The penguin tipped well. A Jane Austen, folded in half with another business card inside. Micky left them in the driveway of a detached Edwardian house pulling away across the common to where Marc Bolan had been killed, jaded bouquets and wreaths tied to the chain link fence.

He’d been listening to Harold handing out jobs to Rayburns 32 and 18. Three for each of them for every one for other drivers. Reaching below his seat to turn up the volume heard his own call sign. 

“Go on 43, have a break, you’ve earned it. Got you down for Sheen Court to Notting Hill at ten Lover Boy. Name of a Caring. Over.” 

He’s lived with so many nicknames, what’s one more? His mother used to say, “don’t knock it, it means they’re talking about you. Better than than being forgotten.” Did she have a point? Some names are better than others. He earned his latest after a spate of bookings came in asking for him specifically,  and all of them women. It was his birthday, “and you’re not 30 every day” said Maxie who’d coined the name. Some call in and request Lover Boy which is fine except on those occasions when the pick-up is a couple and the boyfriend wants to now why his other half is so familiar with the driver? At best it’s a laugh, at worst a challenge.

Some drivers took their breaks at Rayburn’s offices above a former stables. But Micky didn’t like to spend too much time there. It’s a mess, rank with odour of cigarettes, food and unhygienic men. One of those smells that gets inside your nose and stays. An ochre lit pit where Dave, an affable Cornishman on the day shift, told him you have to remember to wipe your feet as your leave for fear of carrying something contagious with you. Maxie and Harold were eating kebabs when Micky entered.

“Whoa, Lover Boy. To what do we owe this honour?” Maxie threw him one of his cheesy grins whilst wiping bits of lettuce and chillie sauce from his chin. 

“Shouldn’t you be out spreading love and affection to all the lonely ladies of west London?”

Micky told him they’d have to wait. It’s wet and he needed some caffeine.

“Just don’t leave it too long. Yours is a civic duty.”

Harold made a noise that could be mistaken for a laugh. 

“Look at that,” said Maxie, “you’ve got Harold all worked up.”

Harold made another noise, louder and more unusual than the first. Two other drivers, whom Micky didn’t recognise, joined in the mirth. Maxie was on a roll, revelling at being the centre of attention. One of his favourite routines involved farting, then stopping mid-sentence and demanding to know what the noise was? The other drivers cracked-up every time.  He did it again interrupting a story the day driver, an Asian looking man with black hair and a goatee, had heard from a friend working for another minicab outfit in the east end. There had been some exchanges with black cab drivers at a drive-thru McDonalds and the police had been called. The black cabbies saying the minicabs were uninsured and were a risk to the public. There were no arrests and it all blew over until some weeks later a minicab was called to a pick-up in Soho Square at gone midnight. Within seconds he’d been surrounded by black cab drivers who flipped the Sierra over onto its roof with the driver inside.

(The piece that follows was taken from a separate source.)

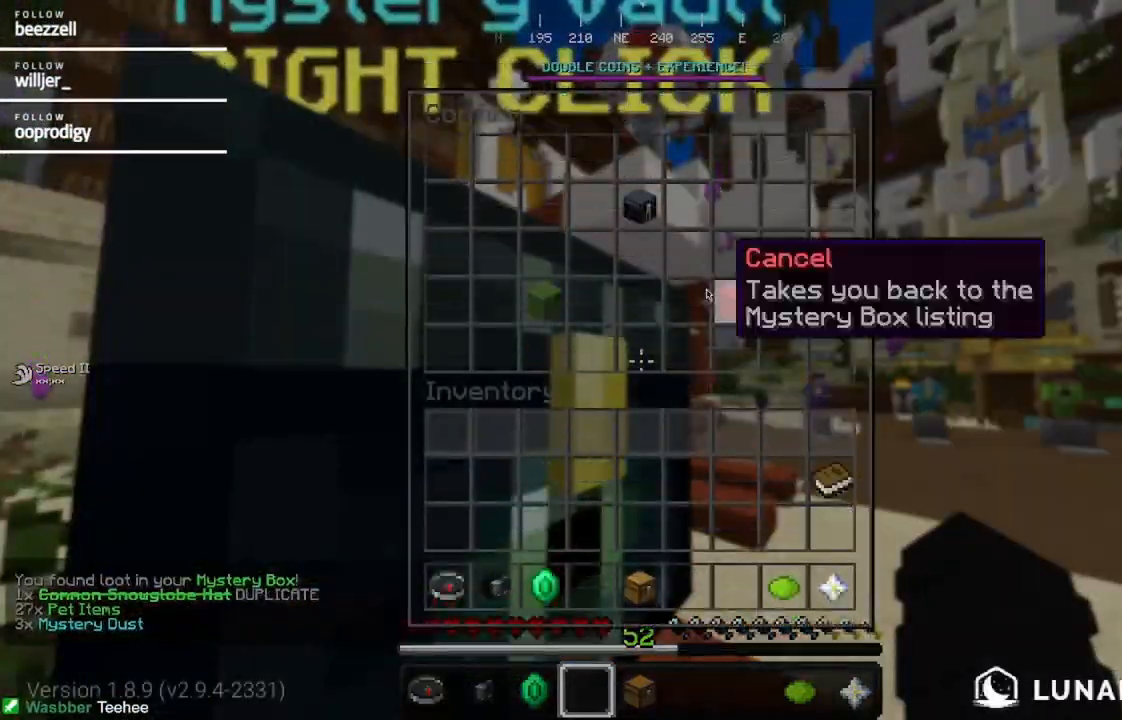
{"keys": [], "mouse": [], "events": []}
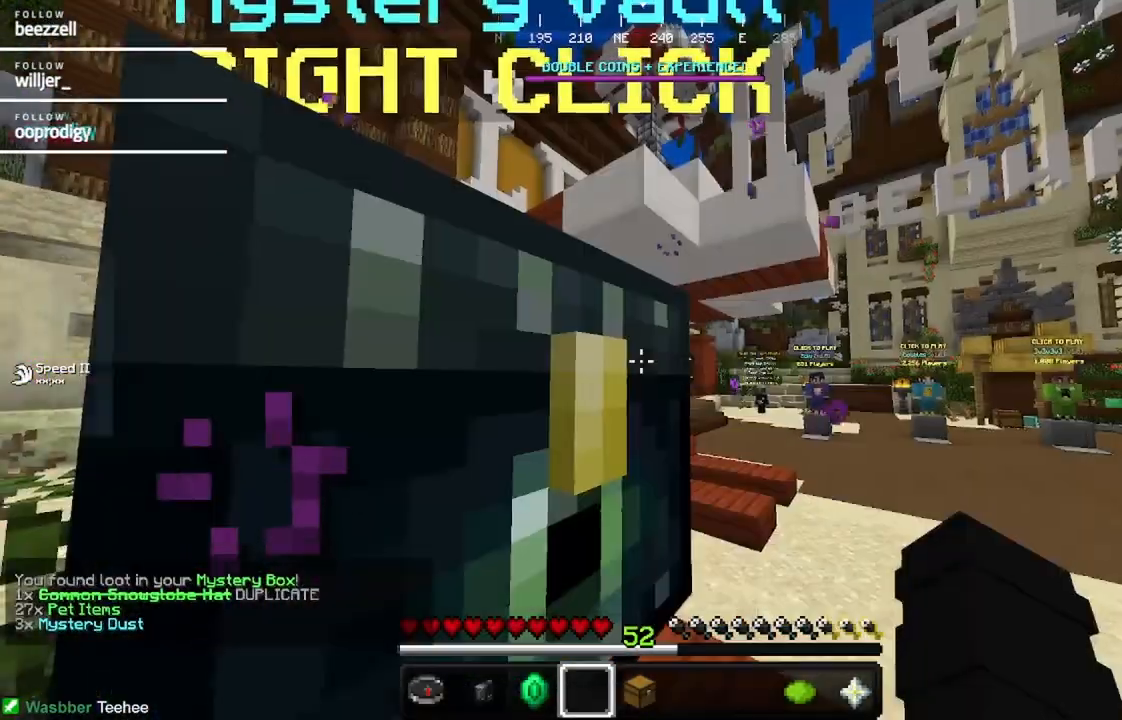
{"keys": ["s"], "mouse": [], "events": [[33, "s", "down"]]}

“Like, was it a personal thing?” asked Harold.

Maxie laid the remains of his kebab on the radiator. “Yeah, like they were all personally pissed off with minicabs. What do you think you moron.” Harold looked hurt. “They think, and maybe with some reason, that we’re stealing their trade.”

Micky said they could also have been thinking they’d spent five years on The Knowledge and we roll in with hire and reward cover, and a GPS and we’re off.”

“Whose effing side are you on?” spat Jake.

“He’s on our side you wallaby. He’s pointing out, if you’ve got the time to listen, it’s the number one reason lardy arsed black cab drivers are pissed off with us.” Harold liked lardie arsed repeating it several times until Maxie threw him a look and a strip of  lettuce hung.

There’d been other attacks. Dog excrement on windscreens, tyres deflated and what a lot of drivers believed was an orchestrated  campaign of bilking; passengers doing runners at their destination without paying. Micky had had a couple. Initially friendly types, asking him all kinds of chummy questions about the life of a nighttime minicab driver  before skedaddling with a parting “fuck you”. 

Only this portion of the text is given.